Joel Sutherland: What field/topic is really difficult to apply data analysis to, but would benefit the most from such analysis? Perhaps something where good data could be gathered but hasn’t been for whatever reason.
Nate Silver: It’s a little esoteric — but one area is public transit. There was recently a big data dump of NYC taxi records, for instance, which could be fascinating to look at. I’ve also heard reports that some large Asian cities are thinking about crowdsourcing their transit data.
Dan Schroeder: 538 is your web site and you can cover what you like, but I personally have been disappointed by its signal to noise ratio. It seems that you’re far more interested in sports and burritos and other feature stories than in serious news. How about showing us a pie chart breaking down your articles published so far, by category?

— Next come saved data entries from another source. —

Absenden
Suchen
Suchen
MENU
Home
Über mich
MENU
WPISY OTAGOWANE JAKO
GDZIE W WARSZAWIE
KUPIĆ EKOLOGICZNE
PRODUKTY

Nate Silver: Thank for for reading, Dan. A lot of our beats are pretty cyclical. This has been a HUGE few months for sports and a slow time for politics. But we’re still publishing lots of great stuff about politics, economics and other issues. You can navigate to our Politics front page or follow our Politics RSS feed if you don’t want to see the sports stuff (and come to think of it, maybe we should set up a Twitter feed for our politics & economics stuff too). At the same time, there’s an element of our philosophy where we’d rather publish serious takes on unserious subjects (like burritos) as opposed to unserious takes on serious subjects (i.e. half-baked politics coverage when there isn’t the sort of news we’re good at covering).

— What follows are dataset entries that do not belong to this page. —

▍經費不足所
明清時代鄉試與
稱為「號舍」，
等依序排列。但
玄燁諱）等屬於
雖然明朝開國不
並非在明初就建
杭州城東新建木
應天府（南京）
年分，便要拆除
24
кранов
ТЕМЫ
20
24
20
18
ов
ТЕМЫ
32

Kunbi Adeyemo: There is this public impression that “numbers don’t lie” but every day I see misleading charts with axes that are non zero used to exaggerate trends. What are your thoughts on helping the public understand the limitations of data, no matter how “big” (or at least learn the right questions to ask when presented with a number/visualization)?

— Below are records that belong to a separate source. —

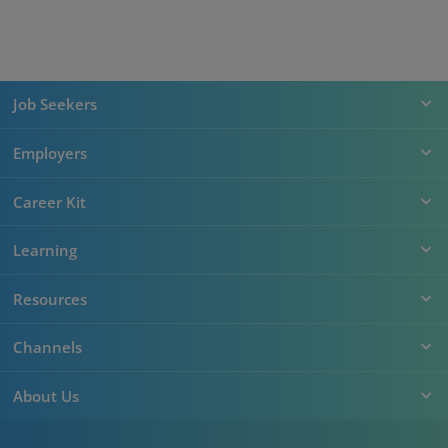
Job Seekers
Employers
Career Kit
Learning
Resources
Channels
About Us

Nate Silver: Kunbi — thanks for the question. … One of my pet peeves is that people associate me with the idea that the world is super predictable using “big data”. In fact, there are a LOT of limitations and a lot of problems (that’s what my book is about). Some things like American elections are more predictable than people assume — but MANY other things are LESS predictable than people think. At the same time, one should always be comparing data-driven approaches against the alternatives. Maybe a statistical model isn’t great at predicting soccer — but is it better than the pundits?
Chris Rees: Do you think data journalists have the obligation to be transparent with respect to the parameters imputed into their predictive models and the methods they use to derive these predictions. Why or why not?
Nate Silver: I think ALL journalists ought to value transparency. We don’t always publish our data and code — we’re getting better about that — but even when we don’t, we strive to make it very clear to the reader exactly what assumptions we’re making. The idea is to show the reader something rather than telling her something. (p.s. One of the best things about being detailed in describing your methodology that is that it makes it much clearer when you’ve made a mistake.)
Neil Bhatiya: What is the probability you would have to fight either 1 horse-sized duck or 100 duck-sized horses in your life time?
Nate Silver: I doubt that this will come up, but if it does, I’d prefer the horse-sized duck. The problem with the 100 duck-sized horses is that, even if you have a 99% probability of killing each one, the odds of successfully killing ALL of them is only 37% (0.99^100). (p.s. that’s the last question for now. This was really fun and we’ll do it again sometime.)